MIDDLESEX WIN BY 72 RUNS
ESSEX 131 ALL OUT
MATCH REPORT PROVIDED BY ECB INDEPENDENT REPORTER NETWORK
Brendon McCullum led from the front with an exhilarating 63 off 28 balls as Middlesex, who totalled 203 for 6, then dismissed Essex Eagles for 131 to win by 72 runs in front of a 27,000 sell-out crowd at a floodlit Lord’s.
Middlesex captain McCullum smashed five sixes and six fours, was given fine support by a John Simpson half-century, and later – after Dan Lawrence had grabbed a T20-best 3 for 21 from his four overs – saw 26 runs plundered from the final over of the innings as Ryan Higgins, Tim Southee and James Franklin all hit the suffering Matt Dixon for sixes.
The win was a vital one for Middlesex, who before the game were level with Essex and two other counties on five points at the bottom of the NatWest T20 Blast’s South Group but now move up into the middle of a tightly-packed table.
Adam Wheater fell in the first over of Essex’s reply, spearing Tim Southee to cover point, and soon Eoin Morgan had claimed four catches in that position as Varun Chopra (9), Lawrence (29) and Ryan ten Doeschate (8) all picked out England’s one-day captain with lifted or mishit cuts.
Tom Helm, who ended with his and his county’s T20-best of 5 for 11, earlier removed Chopra with his second ball, while Steven Finn got his revenge for being swatted for two sixes by Lawrence and for conceding 31 runs from his first two overs and added Ten Doeschate’s scalp for good measure.
By then Ravi Bopara had run himself out for 10, calling Ten Doeschate for a single that wasn’t there and failing to beat Simpson’s throw to the bowler’s end after being sent back, and when Ashar Zaidi skied George Scott’s medium pace to backward point to go for 2 the chase was all but over at 62 for 6.
James Foster offered some defiance with 50 from 25 balls, but Helm returned to have him, Paul Walter and Mohammad Amir all caught slogging desperately in the 15th over and, in his following over, the 23-year-old fast bowler made it four wickets in six balls by bowling last man Dixon.
Middlesex were 54 for 1 after five overs, and then 110 for 2 off ten, as a result of McCullum’s explosive innings, although wicketkeeper-batsman Simpson was not too far behind in terms of destructiveness as they added 73 in little more than six overs for the second wicket.
The game’s opening over, bowled by Amir, contained just one run off the bat but, from then on, sixes and fours rained down on a capacity crowd as warm early evening sunshine also graced the occasion.
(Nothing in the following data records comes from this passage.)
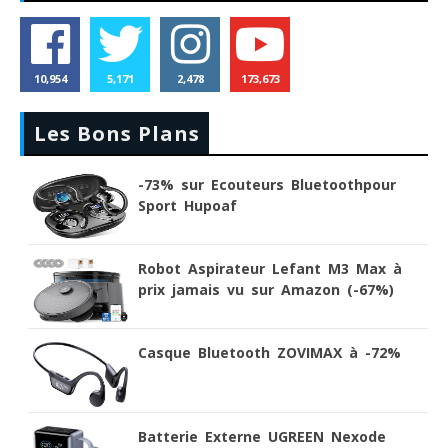
10,954
5,171
2,478
173,673
Les Bons Plans
-73% sur Ecouteurs Bluetoothpour
Sport Hupoaf
Robot Aspirateur Lefant M3 Max à
prix jamais vu sur Amazon (-67%)
Casque Bluetooth ZOVIMAX à -72%
Batterie Externe UGREEN Nexode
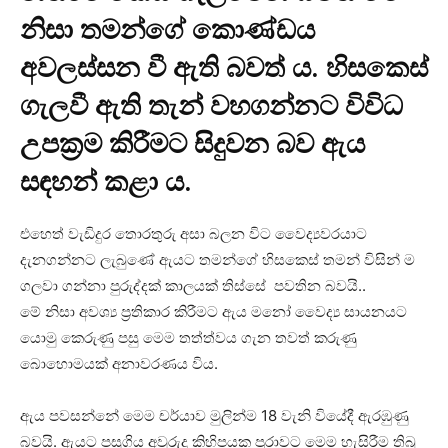
නිසා තමන්ගේ කොණ්ඩය
අවලස්සන වී ඇති බවත් ය. හිසකෙස්
ගැලවී ඇති තැන් වහගන්නට විවිධ
උපක්‍රම කිරීමට සිදුවන බව ඇය
සඳහන් කළා ය.
එහෙත් වැඩිදුර තොරතුරු අසා බලන විට වෛද්‍යවරයාට
දැනගන්නට ලැබුණේ ඇයට තමන්ගේ හිසකෙස් තමන් විසින් ම
ගලවා ගන්නා පුරුද්දක් කාලයක් තිස්සේ පවතින බවයි..
මේ නිසා අවශ්‍ය ප්‍රතිකාර කිරීමට ඇය මනෝ වෛද්‍ය සායනයට
යොමු කෙරුණු පසු මෙම තත්ත්වය ගැන තවත් කරුණු
බොහොමයක් අනාවරණය විය.
ඇය පවසන්නේ මෙම චර්යාව මුලින්ම 18 වැනි වියේදී ඇරඹුණු
බවයි. ඇයට පසුගිය අවුරුදු කිහිපයක පුරාවට මෙම හැසිරීම තිබූ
To attract so many spectators to Lord’s for this fixture, when England’s third Test against South Africa had started across London at the Oval earlier in the day, said much both for Middlesex’s marketing strategy and for the enduring popularity of the competition itself.
McCullum, put down on 0 by left-arm seamer Paul Walter when the New Zealander crunched his first ball back to him at the start of the second over – it was a difficult chance – immediately celebrated his let-off by driving through extra cover for four, slashing high to fine third man for another four and then swinging to long on for six as 16 came off the over.
Nick Gubbins went for 1, well held diving forward by Chopra as he came in from the deep square leg ropes off Dixon, but McCullum uppercut and forced Dixon and Walter for fours before flat-batting the latter over cover for his second six.
There were two more maximums pulled off successive balls from Amir in the fifth over, and McCullum’s fifty soon arrived off just 19 balls. McCullum’s fifth and final six was a slog-sweep off Bopara just before the same bowler had him held at long on later in that same ninth over.
By now, the left-handed Simpson was also into his stride, going into the 30s by pulling and lofting Bopara for fours and then swinging Simon Harmer’s off spin for a beautifully-timed six over long on. His eventual 51 came off 39 balls, with two sixes and two fours.
Morgan contributed a useful 30-ball 39, which included sixes pulled off Amir and swept off left-arm spinner Zaidi, but he was bowled by Lawrence in the 18th over after the occasional off spinner had already slowed up Middlesex’s advance by having Simpson stumped by Foster and then Scott caught behind for a duck in his previous over.
The innings, though, finished with a cricketing show of fireworks as Higgins swung Dixon over the deep square leg ropes before being bowled attempting something similar, Southee heaved his first ball over mid wicket for six and Franklin flicked a ball aimed down the legside for another six before inside-edging a fortuitous four past keeper Foster as Middlesex made it past the 200 mark.